According to one government report, by NASA's Goddard Institute, 2005 was the hottest year on record. By the measure of two others, it was the second hottest, and hottest in the northern hemisphere. The others were by NOAA and the United Kingdom's Meteorological Institute.
The three teams used the same set of ocean and land temperature records, but they analyzed the data and compensated for gaps in the climatic record differently. As a result, NASA scientists estimate that 2005 average global land and sea temperatures were 1.04 degrees Fahrenheit above average, just beating out 1998's 1-degree elevation. NOAA researchers, by contrast, say this year's global average is 1.06 degrees Fahrenheit above average, compared with 1.1 degrees in 1998....The finding that there was more heat - and therefore more energy - in the atmosphere is not unexpected. We had far more hurricanes and tropical storms than normal; this season broke the record by far. Such storms do not materialize from nowhere. They need to feed off energy to maintain strength and grow.
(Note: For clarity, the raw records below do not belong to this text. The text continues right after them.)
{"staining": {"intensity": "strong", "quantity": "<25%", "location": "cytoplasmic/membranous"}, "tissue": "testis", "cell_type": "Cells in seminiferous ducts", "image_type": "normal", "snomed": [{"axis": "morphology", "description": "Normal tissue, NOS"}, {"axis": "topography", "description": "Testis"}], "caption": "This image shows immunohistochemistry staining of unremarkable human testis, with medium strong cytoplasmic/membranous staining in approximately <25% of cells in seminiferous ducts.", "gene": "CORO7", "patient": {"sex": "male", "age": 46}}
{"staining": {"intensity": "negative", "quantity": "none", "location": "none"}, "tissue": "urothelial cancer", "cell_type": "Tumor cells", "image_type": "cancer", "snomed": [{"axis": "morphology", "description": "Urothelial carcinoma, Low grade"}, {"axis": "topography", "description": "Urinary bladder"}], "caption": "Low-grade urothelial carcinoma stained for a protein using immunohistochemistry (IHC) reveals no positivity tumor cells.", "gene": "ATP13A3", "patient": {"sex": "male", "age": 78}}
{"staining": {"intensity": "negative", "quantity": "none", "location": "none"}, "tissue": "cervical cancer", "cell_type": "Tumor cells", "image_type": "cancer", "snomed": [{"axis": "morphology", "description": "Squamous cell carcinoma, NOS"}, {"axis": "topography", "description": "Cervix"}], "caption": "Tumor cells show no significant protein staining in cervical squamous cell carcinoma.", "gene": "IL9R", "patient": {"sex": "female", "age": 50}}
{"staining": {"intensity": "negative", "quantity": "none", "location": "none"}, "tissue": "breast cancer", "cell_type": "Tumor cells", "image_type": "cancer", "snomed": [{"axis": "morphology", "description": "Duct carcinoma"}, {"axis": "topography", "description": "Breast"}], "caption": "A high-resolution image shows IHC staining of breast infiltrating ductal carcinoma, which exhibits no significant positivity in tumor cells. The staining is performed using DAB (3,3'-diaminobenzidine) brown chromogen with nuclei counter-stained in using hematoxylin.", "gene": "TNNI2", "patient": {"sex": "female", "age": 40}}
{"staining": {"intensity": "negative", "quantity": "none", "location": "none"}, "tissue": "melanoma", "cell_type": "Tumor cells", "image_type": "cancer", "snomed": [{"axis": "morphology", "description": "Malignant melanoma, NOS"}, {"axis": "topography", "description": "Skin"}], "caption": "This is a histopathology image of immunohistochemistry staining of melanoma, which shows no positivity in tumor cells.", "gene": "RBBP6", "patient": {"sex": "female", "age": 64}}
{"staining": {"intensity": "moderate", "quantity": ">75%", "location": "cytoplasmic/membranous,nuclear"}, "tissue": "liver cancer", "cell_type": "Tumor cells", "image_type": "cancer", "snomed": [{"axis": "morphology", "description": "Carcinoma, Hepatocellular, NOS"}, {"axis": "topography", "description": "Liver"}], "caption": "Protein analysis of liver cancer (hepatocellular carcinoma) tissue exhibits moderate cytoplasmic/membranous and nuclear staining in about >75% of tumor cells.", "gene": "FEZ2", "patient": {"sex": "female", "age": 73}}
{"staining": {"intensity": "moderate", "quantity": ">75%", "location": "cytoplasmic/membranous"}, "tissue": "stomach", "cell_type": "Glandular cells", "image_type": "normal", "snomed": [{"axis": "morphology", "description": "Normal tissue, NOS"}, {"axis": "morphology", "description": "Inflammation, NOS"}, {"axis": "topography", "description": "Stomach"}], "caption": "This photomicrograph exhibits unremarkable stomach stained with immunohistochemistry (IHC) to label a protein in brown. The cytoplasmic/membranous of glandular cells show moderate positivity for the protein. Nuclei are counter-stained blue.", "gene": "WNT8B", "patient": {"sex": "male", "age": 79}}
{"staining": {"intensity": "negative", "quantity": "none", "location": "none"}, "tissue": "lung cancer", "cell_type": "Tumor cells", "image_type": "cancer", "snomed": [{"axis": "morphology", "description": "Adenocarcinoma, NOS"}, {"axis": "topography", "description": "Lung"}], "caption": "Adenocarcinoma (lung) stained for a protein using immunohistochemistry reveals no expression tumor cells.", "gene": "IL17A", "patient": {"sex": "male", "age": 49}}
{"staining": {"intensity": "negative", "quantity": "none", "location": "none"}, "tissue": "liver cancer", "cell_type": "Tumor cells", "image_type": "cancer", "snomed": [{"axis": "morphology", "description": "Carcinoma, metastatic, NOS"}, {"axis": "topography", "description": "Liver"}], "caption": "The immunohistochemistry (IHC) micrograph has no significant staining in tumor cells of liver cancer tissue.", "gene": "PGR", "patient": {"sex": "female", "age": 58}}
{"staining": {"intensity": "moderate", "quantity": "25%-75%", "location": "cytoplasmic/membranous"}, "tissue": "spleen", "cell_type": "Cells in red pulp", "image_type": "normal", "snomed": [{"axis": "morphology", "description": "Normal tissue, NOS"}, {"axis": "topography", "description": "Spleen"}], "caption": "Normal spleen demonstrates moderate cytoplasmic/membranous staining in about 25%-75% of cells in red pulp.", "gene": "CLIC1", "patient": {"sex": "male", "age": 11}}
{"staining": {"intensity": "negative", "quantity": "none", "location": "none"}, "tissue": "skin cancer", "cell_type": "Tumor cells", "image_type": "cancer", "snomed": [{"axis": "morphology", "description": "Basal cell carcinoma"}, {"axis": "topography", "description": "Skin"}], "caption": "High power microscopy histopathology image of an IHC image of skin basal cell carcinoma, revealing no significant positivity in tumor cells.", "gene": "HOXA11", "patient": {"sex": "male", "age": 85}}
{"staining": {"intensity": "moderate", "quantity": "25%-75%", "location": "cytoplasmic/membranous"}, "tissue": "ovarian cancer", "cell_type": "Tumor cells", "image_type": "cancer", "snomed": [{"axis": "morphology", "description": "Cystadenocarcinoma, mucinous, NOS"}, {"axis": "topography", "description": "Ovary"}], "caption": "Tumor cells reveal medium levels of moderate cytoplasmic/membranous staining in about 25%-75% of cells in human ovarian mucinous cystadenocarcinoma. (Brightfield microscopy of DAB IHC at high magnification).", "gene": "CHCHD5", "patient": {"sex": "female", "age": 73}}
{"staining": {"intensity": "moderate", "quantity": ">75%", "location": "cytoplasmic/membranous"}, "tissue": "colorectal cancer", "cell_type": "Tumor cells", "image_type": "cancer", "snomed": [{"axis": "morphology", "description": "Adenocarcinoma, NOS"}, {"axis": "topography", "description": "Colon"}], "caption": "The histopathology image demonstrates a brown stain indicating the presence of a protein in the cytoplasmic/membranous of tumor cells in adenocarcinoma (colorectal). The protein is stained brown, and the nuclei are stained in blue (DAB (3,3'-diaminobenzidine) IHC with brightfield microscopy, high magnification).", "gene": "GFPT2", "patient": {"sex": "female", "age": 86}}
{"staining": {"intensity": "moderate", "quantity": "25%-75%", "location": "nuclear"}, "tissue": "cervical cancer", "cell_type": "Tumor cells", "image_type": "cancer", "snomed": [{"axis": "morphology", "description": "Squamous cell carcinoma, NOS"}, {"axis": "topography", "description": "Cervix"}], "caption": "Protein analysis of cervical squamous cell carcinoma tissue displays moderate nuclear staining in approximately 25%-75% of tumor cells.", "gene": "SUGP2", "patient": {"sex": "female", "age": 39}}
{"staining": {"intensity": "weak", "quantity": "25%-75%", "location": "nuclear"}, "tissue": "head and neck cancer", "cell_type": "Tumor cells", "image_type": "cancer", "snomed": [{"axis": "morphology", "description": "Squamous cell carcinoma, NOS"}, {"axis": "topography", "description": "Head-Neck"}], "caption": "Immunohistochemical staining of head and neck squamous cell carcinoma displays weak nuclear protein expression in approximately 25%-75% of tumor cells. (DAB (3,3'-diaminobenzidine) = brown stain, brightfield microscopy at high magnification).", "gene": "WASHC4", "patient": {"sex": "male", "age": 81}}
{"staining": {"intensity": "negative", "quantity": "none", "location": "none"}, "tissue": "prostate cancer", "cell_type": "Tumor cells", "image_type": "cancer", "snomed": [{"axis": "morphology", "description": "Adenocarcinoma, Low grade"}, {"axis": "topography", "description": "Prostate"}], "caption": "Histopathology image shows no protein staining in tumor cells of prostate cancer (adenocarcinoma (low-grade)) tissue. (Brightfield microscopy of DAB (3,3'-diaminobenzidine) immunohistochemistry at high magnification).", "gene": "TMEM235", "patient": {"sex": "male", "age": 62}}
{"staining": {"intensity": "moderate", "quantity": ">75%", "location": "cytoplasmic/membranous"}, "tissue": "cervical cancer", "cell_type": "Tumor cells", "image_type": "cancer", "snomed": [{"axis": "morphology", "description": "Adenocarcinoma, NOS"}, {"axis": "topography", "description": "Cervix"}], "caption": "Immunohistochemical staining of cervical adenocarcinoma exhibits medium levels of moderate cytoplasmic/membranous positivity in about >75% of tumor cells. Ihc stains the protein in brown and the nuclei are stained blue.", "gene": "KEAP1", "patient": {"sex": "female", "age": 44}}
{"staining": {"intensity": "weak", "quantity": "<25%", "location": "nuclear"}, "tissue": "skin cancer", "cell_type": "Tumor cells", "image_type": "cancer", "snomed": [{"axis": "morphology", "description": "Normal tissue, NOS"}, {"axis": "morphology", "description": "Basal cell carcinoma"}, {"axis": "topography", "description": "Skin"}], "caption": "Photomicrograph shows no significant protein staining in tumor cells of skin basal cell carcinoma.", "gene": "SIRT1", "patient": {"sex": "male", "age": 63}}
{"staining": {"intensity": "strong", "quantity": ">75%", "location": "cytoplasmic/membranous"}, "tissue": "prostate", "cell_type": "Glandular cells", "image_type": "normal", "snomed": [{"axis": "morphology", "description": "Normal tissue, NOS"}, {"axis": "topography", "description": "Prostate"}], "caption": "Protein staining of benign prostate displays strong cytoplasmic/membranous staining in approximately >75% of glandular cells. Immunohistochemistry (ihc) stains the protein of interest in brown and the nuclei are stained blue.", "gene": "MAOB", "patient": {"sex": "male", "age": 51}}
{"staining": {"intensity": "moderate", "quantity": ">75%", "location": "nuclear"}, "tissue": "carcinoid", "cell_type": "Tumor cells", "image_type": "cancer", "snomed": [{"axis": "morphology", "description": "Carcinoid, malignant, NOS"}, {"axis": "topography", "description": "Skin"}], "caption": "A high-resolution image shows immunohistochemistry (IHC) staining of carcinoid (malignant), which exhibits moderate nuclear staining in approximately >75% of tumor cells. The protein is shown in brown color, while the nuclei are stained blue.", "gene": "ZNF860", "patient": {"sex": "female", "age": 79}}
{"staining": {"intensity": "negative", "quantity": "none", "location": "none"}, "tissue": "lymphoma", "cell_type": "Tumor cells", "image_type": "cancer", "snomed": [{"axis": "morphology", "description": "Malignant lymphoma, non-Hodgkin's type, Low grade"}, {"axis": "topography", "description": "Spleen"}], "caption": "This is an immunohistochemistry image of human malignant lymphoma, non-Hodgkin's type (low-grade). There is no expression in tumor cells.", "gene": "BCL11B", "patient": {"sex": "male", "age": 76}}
Scientists said yesterday that these differences should not detract from their common conclusion that the world is experiencing serious climate change, driven in part by human activity. Researchers recently found by drilling ice cores that there is a higher concentration of carbon dioxide in the atmosphere than in any time in the last 650,000 years, which reflects that humans are burning an increased amount of fossil fuels to power automobiles and utilities.
The Earth has warmed 1.4 degrees Fahrenheit in the past century, with 1 degree of this increase occurring in the past 30 years. This climate change has brought unusually prolonged droughts in some regions and heavy precipitation in others, while the Arctic's sea ice has shrunk to its lowest level since observers started using satellite records in 1979.
James Hansen, who directs NASA's Goddard Institute, said this year's statistics were particularly significant because in 1998 the world experienced El Nio, which drove up temperatures dramatically. This year, by contrast, the world reached record levels without such a dramatic climatic event.
The remaining question is what will be done (and to some extent, what can be done) about the problem of global warming. Unfortunately our current leaders have kept their heads in the sand so that the largest producer of greenhouse gases refuses to be part of the solution.